Upserting in Postges: It's not just all or nothing
Upserting in Postgres lets you insert a new value or update an existing value in a single atomic statement. This avoids needing two separate statements, read and update/insert, wrapped in a transaction.
If you want to only update particular fields, and not all fields in the row, you can do that to.
Let’s explore upserting into a table tracking a location’s high temperatures per day.
CREATE TABLE IF NOT EXISTS temp_agg
(
id integer NOT NULL,
day date,
high NUMERIC(5, 2),
CONSTRAINT id_day UNIQUE (id, day)
)
Every hour our application polls for the temperature at a set of location endpoints and inserts the current temperature. If a location endpoint is down, unresponsive, or returning “bad” data, it will be skipped and re-polled in the next hourly run.
Our first attempt at writing the temperature INSERT
statement starts out like:
INSERT INTO temp_agg
(id, day, high)
VALUES
(1, DATE('2022-06-01'), 15.00),
(2, DATE('2022-06-01'), 15.50)
This runs and the table now looks like:
id | high | day |
---|---|---|
1 | 15.00 | 2022-06-01 |
2 | 15.50 | 2022-06-01 |
But the next time the application tries to insert data for 2022-06-01
the INSERT statement returns the error duplicate key value violates unique constraint "id_day"
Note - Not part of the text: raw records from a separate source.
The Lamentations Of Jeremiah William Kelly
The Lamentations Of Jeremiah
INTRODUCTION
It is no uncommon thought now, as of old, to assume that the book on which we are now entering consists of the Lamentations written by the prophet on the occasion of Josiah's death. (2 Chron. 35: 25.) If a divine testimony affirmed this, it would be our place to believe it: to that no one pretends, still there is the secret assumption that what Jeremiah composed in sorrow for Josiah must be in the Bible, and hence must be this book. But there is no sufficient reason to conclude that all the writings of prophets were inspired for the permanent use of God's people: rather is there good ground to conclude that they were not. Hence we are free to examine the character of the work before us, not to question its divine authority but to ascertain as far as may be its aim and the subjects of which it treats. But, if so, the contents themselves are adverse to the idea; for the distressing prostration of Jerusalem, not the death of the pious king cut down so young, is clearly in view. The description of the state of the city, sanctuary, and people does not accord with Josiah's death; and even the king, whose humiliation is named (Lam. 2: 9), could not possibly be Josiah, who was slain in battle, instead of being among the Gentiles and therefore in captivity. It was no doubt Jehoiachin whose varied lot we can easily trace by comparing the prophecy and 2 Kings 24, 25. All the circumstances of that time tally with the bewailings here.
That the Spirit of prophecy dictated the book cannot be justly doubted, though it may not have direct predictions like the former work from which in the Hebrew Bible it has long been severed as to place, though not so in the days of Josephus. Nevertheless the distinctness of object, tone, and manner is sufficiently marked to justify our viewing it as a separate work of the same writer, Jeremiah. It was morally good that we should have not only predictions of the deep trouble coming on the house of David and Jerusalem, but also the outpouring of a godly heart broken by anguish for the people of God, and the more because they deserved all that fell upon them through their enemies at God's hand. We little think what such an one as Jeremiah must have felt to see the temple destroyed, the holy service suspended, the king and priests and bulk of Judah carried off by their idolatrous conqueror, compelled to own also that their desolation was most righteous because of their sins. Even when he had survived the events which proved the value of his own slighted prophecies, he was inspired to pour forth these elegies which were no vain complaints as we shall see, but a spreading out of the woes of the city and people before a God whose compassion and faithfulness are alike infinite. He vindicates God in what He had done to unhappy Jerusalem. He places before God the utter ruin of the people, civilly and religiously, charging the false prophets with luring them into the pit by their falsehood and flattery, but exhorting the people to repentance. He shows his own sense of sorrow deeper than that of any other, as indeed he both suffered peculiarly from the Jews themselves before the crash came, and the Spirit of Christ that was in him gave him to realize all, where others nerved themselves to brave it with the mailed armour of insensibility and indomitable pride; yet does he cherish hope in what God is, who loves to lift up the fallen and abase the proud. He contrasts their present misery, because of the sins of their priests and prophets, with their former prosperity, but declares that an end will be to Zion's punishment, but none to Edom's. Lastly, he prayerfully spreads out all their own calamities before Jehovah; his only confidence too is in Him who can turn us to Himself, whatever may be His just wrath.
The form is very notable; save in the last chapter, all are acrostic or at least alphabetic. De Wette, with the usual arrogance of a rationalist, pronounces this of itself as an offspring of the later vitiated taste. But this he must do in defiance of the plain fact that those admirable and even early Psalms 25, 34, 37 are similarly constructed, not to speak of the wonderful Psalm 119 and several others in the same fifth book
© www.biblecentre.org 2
because inserting the data would conflict with the constraint that each row have a unique (id, day) pair.
On Conflict…
The ON CONFLICT clause acts a bit like a row based “catch” of a “try catch…” statement. try
to insert the row, catch and handle any conflict
. In the ON CONFLICT
clause you declare what conflict you are interested in and how you want to deal with it at the row level.
There are two options for using ON CONFLICT, DO NOTHING
and DO UPDATE
ON CONFLICT DO NOTHING
ON CONFLICT ... DO NOTHING
inserts each row that doesn’t have a conflict and skips each row that does.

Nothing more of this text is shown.